Well, he got the last bit right. Of course, in adherence to the usual internet sloppiness we’re not told who this doctor was or where his words are recorded. But there’s even more; a medieval report from the ‘region of Casta Solea’, that in a Modena monastery in the Middle Ages, the monks had a vision of a train, which they described as “a sled with a pipe, dragging three smaller ones behind it.
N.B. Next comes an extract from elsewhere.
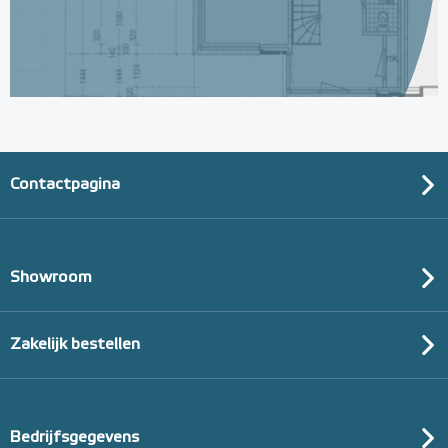
Contactpagina
Showroom
Zakelijk bestellen
Bedrijfsgegevens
On top of that, suffocating black smoke was spouting from its pipes.” Apparently two passengers emerged from the train but the Monks closed their gates and prayed as this could only be the ‘work of the devil’. It is claimed that this report is among archives stored by ‘the Sadjino Family’. Yes, there is a monastery in Modena, but as for the ‘Sadjinos’, they’ve proved elusive. (Although there is a hairy breed of pig called ‘Sajino’).
Finally, back in Ukraine, the train’s still running:
“On October 29th, 1955, a signalman on duty at the railway near the city of Balaklava (Ukraine) witnessed an unannounced train heading for the barrier of the station, and it was running where there were no tracks … he told famous writer, Nikolai Cherkashin: (who does exist on Facebook) “I rubbed my eyes, thinking that I was only imagining things – it’s not possible for a train to run where there are no tracks, but there it was – a locomotive with 3 passenger cars! And the entire composition did not seem to be one of ours – it seemed like it was from the war, or from an even earlier period in time.”
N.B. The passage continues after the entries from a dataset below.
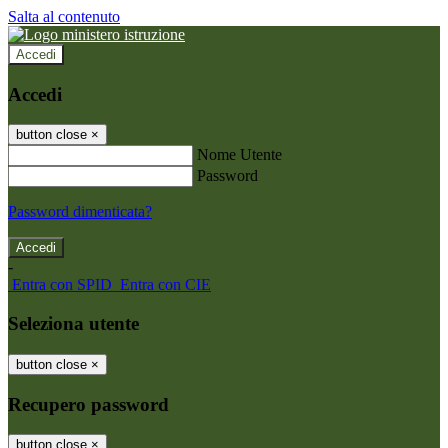
Salta al contenuto
Accedi
Accedi
button close
×
Nome Utente
Password
Password dimenticata?
-
Entra con SPID
Entra con CIE
Seleziona utente
button close
×
Recupero password
button close
×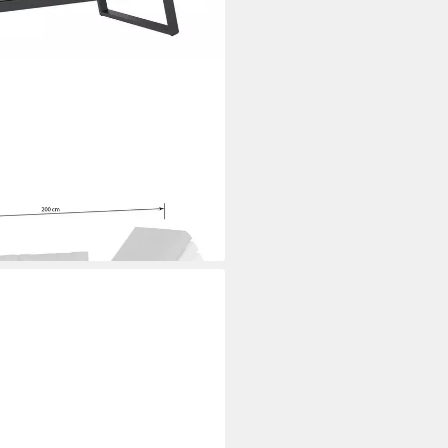
 Gartenloungesofa
t/Dunkelgrau, UV-beständig,
dig, Atmungsaktiv, Reißfest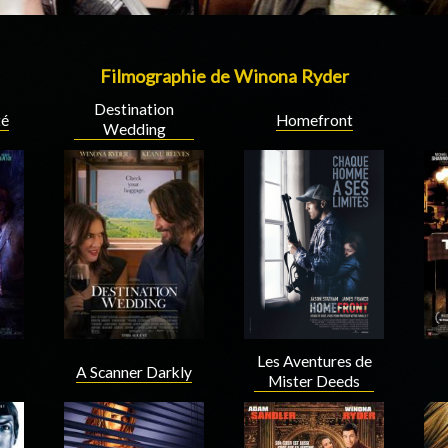
Filmographie de Winona Ryder
Destination
té
Homefront
Wedding
Les Aventures de
A Scanner Darkly
Mister Deeds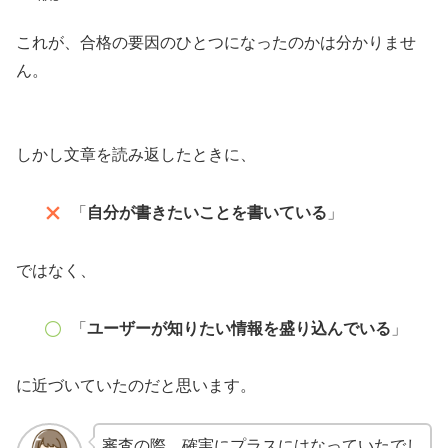
これが、合格の要因のひとつになったのかは分かりませ
ん。
しかし文章を読み返したときに、
「
自分が書きたいことを書いている
」
ではなく、
「
ユーザーが知りたい情報を盛り込んでいる
」
に近づいていたのだと思います。
審査の際、確実にプラスにはなっていたでし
There’s been a suggestion that there was an earthquake in 1911 somewhere along the train’s route, and the more imaginative cybernauts have a theory that this may have opened up a ‘time portal’. But what happened to those reluctant Italian tourists in Mexico? Who were ‘Zanetti’ and ‘Jose Saxino’, and why, many miles away, do the Indians and Ukrainians devote so much time and space to this truly weird stretch of imagination? Maybe, like my embarrassing, wasted years spent on the phantom Ourang Medan, this is all part of the unhinged wackiness we Forteans enjoy so much. As the great Charles Fort asked;
“If there is a true universal mind, must it be sane?”